## Alıntı:
· · · · · · ·

Hasta, yaşlı ve risk grubuna giren tutuklular için önlemler alınmadığı, temizlik malzemesinin dağıtılmadığı, tutukluların önlemlerini kendileri aldığına dikkat çekilen raporda, şunlar kaydedildi: “Bazı hapishanelerde doktorun revire gelmediği veya düzenli gelmediği, mahpusların İl Sağlık Müdürlüğü ve Sağlık Bakanlığı’na revir talepleri için dilekçe yazdıkları fakat cevap alamadıkları, bazı mahpuslar revire çıksalar da tüm ilaçlara erişemedikleri, raporlu ilaçlarını alamadıkları ve tahlillerinin yapılmadığı, risk grubunda olan hasta mahpusların grip aşısı talep ettiği, aşı taleplerinin karşılanmadığı, bazı hapishanelerde hasta mahpuslara ilaçlarının zamanında verilmediği, bazı mahpusların kendilerinde Kovid-19 belirtileri olduğunu düşündükleri, bu sebeple test olmayı talep ettikleri ve test taleplerinin karşılanmadığı, birçok hapishanede hastane sevklerinin ve düzenli tedavi görme olanaklarının olmadığı, bazı hapishanelerde sınırlı sayıda hastane sevki yapıldığı, bazı hapishanelerde hastane randevularının iptal edildiği belirtilmiştir.

· · · · · · ·

## Görev 1:
Hapishane koşullarıyla ilgili alıntıya göre mahpuslar revir talepleri için hangi kurumlara dilekçe yazmıştır?
## Görev 2:
Hapishanelerdeki koşulları anlatan alıntıyı kaldığı yerden sürdürün.

## Veri bölümü:
· · · · · · ·

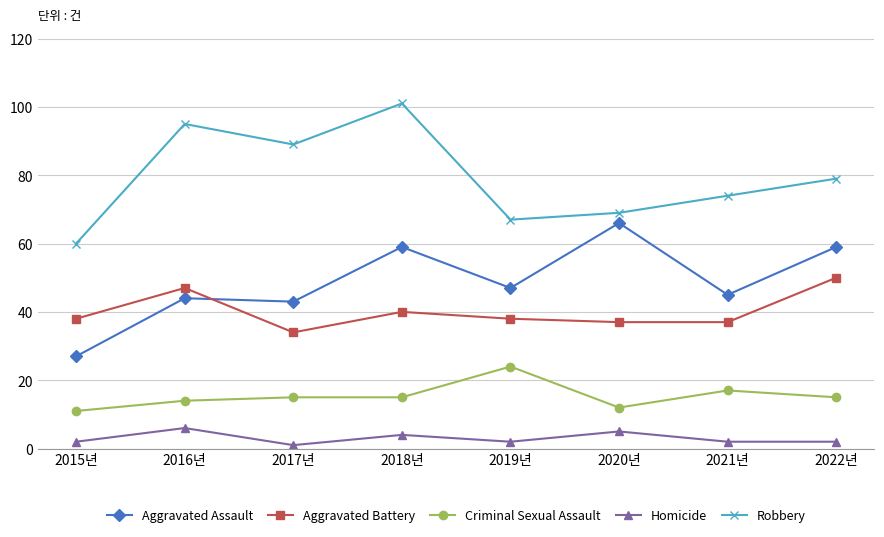

What is the difference between the maximum and minimum values in the Aggravated Battery series?

16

· · · · · · ·

## Yanıt alanı 1:
İl Sağlık Müdürlüğü ve Sağlık Bakanlığı'na.

## Yanıt alanı 2:
Ameliyat tarihi gelen mahpusların randevularının da hastane sevklerinin yapılmaması sebebiyle ertelendiği, birden çok hastalığı olan mahpusların sadece bir hastalığı için hastaneye sevk edildiği, diğer hastalıkları için sevk edilmedikleri, tedavi olamadıkları ve diğer hastalıkları için tekrar sevk edilmeyi beklediği, birçok hapishanede diş ünitelerinin hizmet vermediği, hapishanelerdeki diş hekimlerinden hizmet alınamadığı, yalnızca antibiyotik ve ağrı kesicilerle tedavilerinin yapıldığı, mahpusların hastane sevkleri yapılamadığı için dişten kaynaklı şikayetlerinin arttığı, revir doktorlarının mahpusların sağlık durumları sebebiyle hastaneye sevk edilmesinin gerekli olduğunu ifade ettikleri hallerde dahi hapishane idarelerinin hastane sevklerini gerçekleştirmediği, uzun zamandır hastane sevki yapılmayan durumu ağırlaşan hasta mahpuslar olduğu, kronik hasta mahpusların hastane sevklerinin uzun zamandır yapılmamasının sağlık sorunlarının artmasına neden olduğu ve bunun durumlarını kritik aşamalara getirdiği, birden fazla mahpusun ringlerde taşınmasının bulaş riskini arttırdığı, mahpusların götürüldükleri hastanelerin bulundukları hapishanelerden uzak olması sebebiyle ringlerde kalma sürelerini ve hastalık riskinin arttığı belirtilmiştir.”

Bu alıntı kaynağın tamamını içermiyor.